A relative newcomer to the stress response theory, freeze describes the response of being incapacitated and paralyzed by fear. Generally this is what happens to animals when they’re completely overwhelmed by a problem and are unable to attack it, escape it, or process it. It can be useful in lulling a predator into thinking that you’re dead so they’ll leave you alone. Of course, upcoming presentations at work don’t stop bothering us just because we’ve become paralyzed.

Physically the freeze response may manifest as numbness, coldness, or even sleepiness. A person who is undergoing the freeze response may be unable to speak. 

Fawn

The fawn response is even newer to the scene than the freeze response. Described by Pete Walker, a counselor in California who specializes in PTSD, this response involves people-pleasing to try and appease a stressor. A person whose trauma language is fawning will accommodate the needs of other people to the point of completely ignoring their own. 

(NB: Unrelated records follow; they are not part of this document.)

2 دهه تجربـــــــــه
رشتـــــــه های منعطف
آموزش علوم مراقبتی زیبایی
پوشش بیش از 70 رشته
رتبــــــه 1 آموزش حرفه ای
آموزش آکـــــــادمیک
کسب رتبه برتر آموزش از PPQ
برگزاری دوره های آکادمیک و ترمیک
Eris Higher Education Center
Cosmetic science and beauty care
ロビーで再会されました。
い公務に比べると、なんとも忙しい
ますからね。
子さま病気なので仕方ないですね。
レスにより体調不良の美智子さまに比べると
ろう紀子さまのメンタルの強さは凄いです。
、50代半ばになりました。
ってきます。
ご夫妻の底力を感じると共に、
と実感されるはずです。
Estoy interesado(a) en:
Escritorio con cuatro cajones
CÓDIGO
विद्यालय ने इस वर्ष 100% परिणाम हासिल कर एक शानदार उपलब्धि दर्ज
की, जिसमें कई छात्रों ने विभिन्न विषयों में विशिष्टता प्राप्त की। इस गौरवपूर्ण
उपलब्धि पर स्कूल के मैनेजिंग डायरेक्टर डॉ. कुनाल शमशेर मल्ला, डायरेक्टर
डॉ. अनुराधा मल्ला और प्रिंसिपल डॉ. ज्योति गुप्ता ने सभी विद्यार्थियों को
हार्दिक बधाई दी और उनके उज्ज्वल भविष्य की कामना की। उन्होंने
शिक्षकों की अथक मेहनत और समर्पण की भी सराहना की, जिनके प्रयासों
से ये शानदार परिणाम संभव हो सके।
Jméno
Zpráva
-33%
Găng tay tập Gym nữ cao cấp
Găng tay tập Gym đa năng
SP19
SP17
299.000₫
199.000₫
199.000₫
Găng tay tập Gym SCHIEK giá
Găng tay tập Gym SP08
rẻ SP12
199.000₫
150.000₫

Physically, this could manifest as being unable to say how you truly feel, flattering other people, or feeling taken advantage of. It’s clearly a more human-based response, although I could imagine chimpanzees or even dogs trying to please someone above them in the social hierarchy in an attempt to relieve stress. 

Where you get your trauma language

According to Walker, your stress response is determined in childhood as part of attachment, which is how we learn to bond in relationships for life based on our relationship with our parents. This means that how you learn to cope with stress can have a lot to do with the type of trauma you experience as a child. Trauma can take many forms, although we most often focus on the capital-T Traumas like violence, neglect, sexual abuse, or being the child of alcoholic or drug-addicted parents. These obviously major events in a child’s life have lasting impacts and can clearly form a lifelong trauma response.

However, even small traumas like our first day of school without our parents or encountering a bully on the playground just once can form our trauma responses. The fact is, everyone has a trauma language; knowing what it is can help us separate the hormones and automatic responses from our freewill to help us determine a health approach to stress and trauma.

My mother and I both have a “freeze” response to trauma. When I’m faced with death or major stress, my brain shuts down entirely. I often just go to sleep. Understanding this helps me take care of myself and give myself space, especially in the time immediately following an initial shock. I can also start to talk myself out of the coma that I fall into, and begin to deal with the situation in a rational manner.

For now, the grief over my uncle’s death has me very tired and somewhat out of it, although I couldn’t sleep very well last night. My secondary response may be flight — making myself so busy I don’t have to think about it. I’m going to be keeping an eye on myself this time around, for sure.